La exclusión oficial del disenso y la decidida apuesta del poder por el extractivismo está generando un abismo político entre movimientos de base y burocracias estatales. Ese abismo se maquilla en este momento por la coyuntura económica y por el pequeño maná que está cayendo en algunas de las poblaciones. Los gobiernos autodenominados como “diferentes” juegan a sustituir una hegemonía por otra, pero, abajo, la semilla de la participación y de la resistencia sigue creciendo y siento que no hay punto de retorno. Los movimientos campesinos, los pueblos originarios, las mujeres organizadas o el nuevo ecologismo humano en defensa del agua y de la vida tienen un vigor desconocido. Desde abajo, a veces de forma invisible, otras veces en choque directo con los poderes hegemónicos, estas formas de organización y, en algunos casos, de autogestión, toman fuerza.

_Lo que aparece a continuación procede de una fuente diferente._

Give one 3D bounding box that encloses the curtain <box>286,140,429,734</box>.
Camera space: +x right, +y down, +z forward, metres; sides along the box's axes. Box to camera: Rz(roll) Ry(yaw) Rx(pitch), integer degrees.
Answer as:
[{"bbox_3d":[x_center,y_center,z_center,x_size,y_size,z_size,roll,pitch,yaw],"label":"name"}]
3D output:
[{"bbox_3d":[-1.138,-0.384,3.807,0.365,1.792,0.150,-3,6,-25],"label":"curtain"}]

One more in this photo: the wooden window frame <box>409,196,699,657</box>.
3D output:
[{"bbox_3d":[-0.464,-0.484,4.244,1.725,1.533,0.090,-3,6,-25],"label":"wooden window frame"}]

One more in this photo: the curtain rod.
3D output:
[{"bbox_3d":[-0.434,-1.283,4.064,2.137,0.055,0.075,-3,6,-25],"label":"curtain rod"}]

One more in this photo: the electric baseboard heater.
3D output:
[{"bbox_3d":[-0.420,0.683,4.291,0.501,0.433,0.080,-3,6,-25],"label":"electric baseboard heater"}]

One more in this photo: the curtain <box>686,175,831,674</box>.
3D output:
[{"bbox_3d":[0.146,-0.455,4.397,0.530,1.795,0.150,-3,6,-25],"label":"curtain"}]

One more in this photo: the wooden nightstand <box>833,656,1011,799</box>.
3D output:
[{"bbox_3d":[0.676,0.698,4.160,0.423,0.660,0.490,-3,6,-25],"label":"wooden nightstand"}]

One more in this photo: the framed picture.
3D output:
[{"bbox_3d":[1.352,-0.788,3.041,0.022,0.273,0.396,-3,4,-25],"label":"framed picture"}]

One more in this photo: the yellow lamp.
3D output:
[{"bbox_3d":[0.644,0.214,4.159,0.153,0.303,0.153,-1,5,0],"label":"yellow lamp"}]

Los gobiernos no saben muy bien cómo reaccionar ante ellos porque no les mueven viejos reclamos de “desarrollo” o socialdemócratas deseos de redistribución. Es más complejo. Por eso hay cientos de activistas encarcelados en Ecuador o se demoniza a los amazónicos de Bolivia o se ningunea en la opinión pública a los indígenas venezolanos.
Tampoco la derecha y el poder financiero saben muy bien cómo comportarse. Una parte de la derechona latinoamericana sigue en clave de los setenta: los golpes de Estado de Honduras o Paraguay, o la paramilitarización de México tras los pasos de Colombia son ejemplo de ello. Otra parte trata de rescatar la decimonónica dicotomía de “civilización o barbarie” que tan presente está en la raíz colonial del nacimiento de las repúblicas independientes del continente. La más “moderna” se aferra a la responsabilidad social corporativa para camuflar el intento de expolio reglando papeleras y construyendo puestos de salud que no curan. No hay punto de retorno.

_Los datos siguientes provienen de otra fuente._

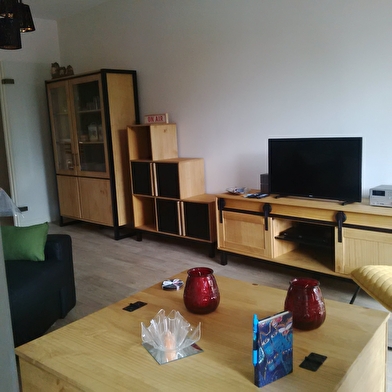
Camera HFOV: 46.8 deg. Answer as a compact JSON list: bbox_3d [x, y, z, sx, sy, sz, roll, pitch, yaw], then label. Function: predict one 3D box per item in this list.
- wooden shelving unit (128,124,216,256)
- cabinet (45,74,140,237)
[{"bbox_3d":[-0.156,-0.101,4.323,1.044,1.160,0.330,6,13,44],"label":"wooden shelving unit"},{"bbox_3d":[-1.142,-0.470,5.135,1.119,1.723,0.436,6,13,44],"label":"cabinet"}]

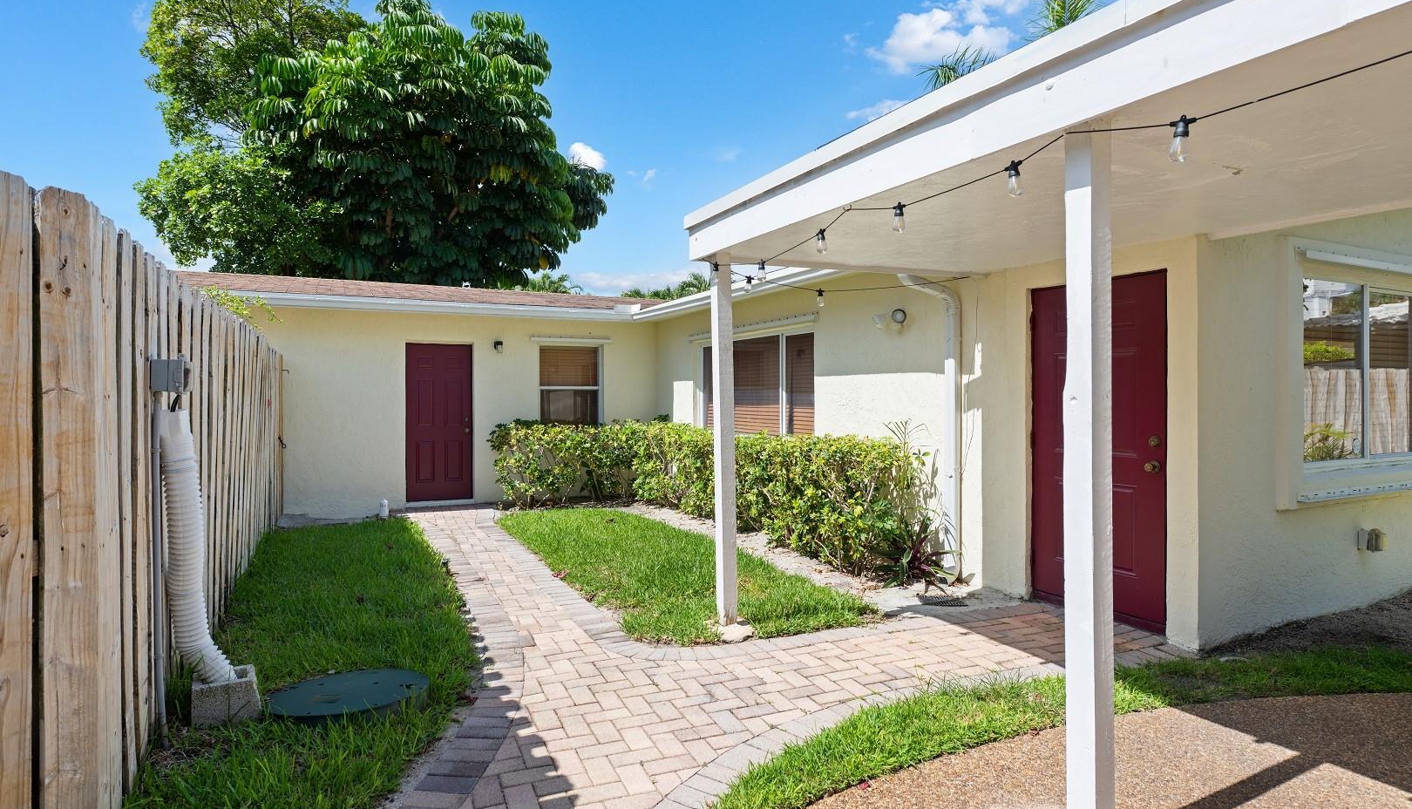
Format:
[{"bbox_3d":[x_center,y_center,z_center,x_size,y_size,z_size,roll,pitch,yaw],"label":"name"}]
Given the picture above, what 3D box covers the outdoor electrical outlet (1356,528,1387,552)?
[{"bbox_3d":[4.340,0.890,4.854,0.090,0.135,0.125,-1,1,-28],"label":"outdoor electrical outlet"}]

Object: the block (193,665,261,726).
[{"bbox_3d":[-2.131,1.289,3.315,0.235,0.200,0.205,-1,1,-28],"label":"block"}]

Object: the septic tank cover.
[{"bbox_3d":[-1.642,1.359,3.449,0.670,0.080,0.670,0,-2,-28],"label":"septic tank cover"}]

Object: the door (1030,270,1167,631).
[{"bbox_3d":[2.439,0.250,4.637,0.055,2.060,0.900,-1,1,-28],"label":"door"}]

Me parece indiferente lo que ocurra con el poder formal en los próximos años o la terrible deriva sectaria del proceso venezolano, o la esquizofrenia presidencial de Nicaragua, o el fascismo empresarial postmoderno del gobierno colombiano, o la amenaza que lleva en su seno el proyecto brasileño… la lucha actual en Latinoamérica y El Caribe resiste ante las manifestaciones más profundas de la colonialidad y construye alternativas dese abajo que superan el caduco concepto de Estado-Nación. Escribo sobre un proceso muy lento, del que tardaremos tiempo en ver los frutos, pero que ya es palpable. Las alianzas entre movimientos de base de diferentes países, el vigor conceptual y en la práctica de los derechos territoriales y colectivos sobre los derechos humanos liberales occidentales, la decisión de los pueblos originarios de no volver a agachar la cabeza, las zonas autónomas que se están declarando por todo el territorio mexicano… La semilla vuelve a la base. Salió de ella, fue secuestrada por un tiempito por las nuevas hegemonías organizadas y regresa a su lugar. El abismo permite que germine en calma.